Troy Stangarone, senior director at the Korea Economic Institute (KEI), believes that Trump's hard line against China over trade issues will complicate the task of denuclearizing the Kim regime.

"Because President Trump has linked the issues, having previously suggested that the U.S. would give China a good deal on trade if it helped on North Korea, it does open the door for China to later use that as a form of leverage should the trade conflict continue to escalate," said Stangarone.

Against this backdrop, it is important to acknowledge that China wants the North's disarmament but it is not on the same page with the U.S. and South Korea over how to denuclearize the isolated country.

Stephan Haggard, director of the Korea-Pacific Program at the UC San Diego School of Global Policy and Strategy, believes that China is already showing signs that it is interested in relieving sanctions.

"This could be because it has a different view of how negotiations should unfold.

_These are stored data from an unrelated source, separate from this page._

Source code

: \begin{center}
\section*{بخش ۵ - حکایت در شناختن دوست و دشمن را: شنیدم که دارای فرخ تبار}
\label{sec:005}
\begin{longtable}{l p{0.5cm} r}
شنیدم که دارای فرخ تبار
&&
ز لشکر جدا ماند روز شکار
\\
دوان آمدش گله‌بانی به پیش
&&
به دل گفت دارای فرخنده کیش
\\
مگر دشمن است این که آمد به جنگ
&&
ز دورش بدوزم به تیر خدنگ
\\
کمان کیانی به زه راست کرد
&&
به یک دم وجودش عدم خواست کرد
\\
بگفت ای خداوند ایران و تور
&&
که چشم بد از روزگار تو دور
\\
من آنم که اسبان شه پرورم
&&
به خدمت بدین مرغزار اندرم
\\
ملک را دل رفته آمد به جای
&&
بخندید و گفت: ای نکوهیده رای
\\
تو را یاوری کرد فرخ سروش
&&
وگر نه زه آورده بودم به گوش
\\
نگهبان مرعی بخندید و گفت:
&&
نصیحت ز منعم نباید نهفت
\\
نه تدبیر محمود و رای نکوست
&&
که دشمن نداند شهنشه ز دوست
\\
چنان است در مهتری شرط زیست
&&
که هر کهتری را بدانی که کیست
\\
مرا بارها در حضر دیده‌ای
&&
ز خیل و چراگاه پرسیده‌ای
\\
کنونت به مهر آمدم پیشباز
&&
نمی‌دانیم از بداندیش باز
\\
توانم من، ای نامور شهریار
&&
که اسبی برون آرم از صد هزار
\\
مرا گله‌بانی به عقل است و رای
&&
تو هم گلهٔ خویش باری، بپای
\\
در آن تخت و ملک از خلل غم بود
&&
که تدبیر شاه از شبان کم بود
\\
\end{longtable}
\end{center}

They are more comfortable with a very gradual step-by-step approach with concessions from both sides," he said.

"If the trade war persists, though, the U.S. could find it harder to get cooperation from China on other things, including North Korea."

China's leniency

There have already been numerous signs that China has become more lenient to its ally in enforcing international sanctions.

Since Kim made his first visit to Beijing in April, trade activities across their border have increased.

At a recent U.S. Senate hearing, Secretary of State Mike Pompeo said, "We have observed China not enforcing control over its cross-border area as vigorously as it was six or 12 months ago."

According to a July 1 report by the Japanese newspaper the Yomiuri Shimbun, Chinese President Xi Jinping responded positively to Kim Jong-un's request to help ease international sanctions during the latter's most recent visit to Beijing in mid-June.

In this regard, the bottom line should be that trade issues with China will not harm the shared goal of denuclearization of the Korean Peninsula agreed upon both at the Trump-Kim summit on June 12 and April 27 Moon-Kim summit.

To that end, it is incumbent on both the U.S. and China to ensure implementation of sanctions until complete and verifiable denuclearization is realized.

"What China and others must not do, especially now, is to loosen enforcement of sanctions imposed on North Korea," said Joseph DeTrani, a former U.S. envoy to the six-party talks with North Korea.

"This would send a wrong and unfortunate signal to North Korea which would then encourage them to delay the dismantlement process, and the resultant security assurances, so necessary for a peaceful resolution of issues with the North."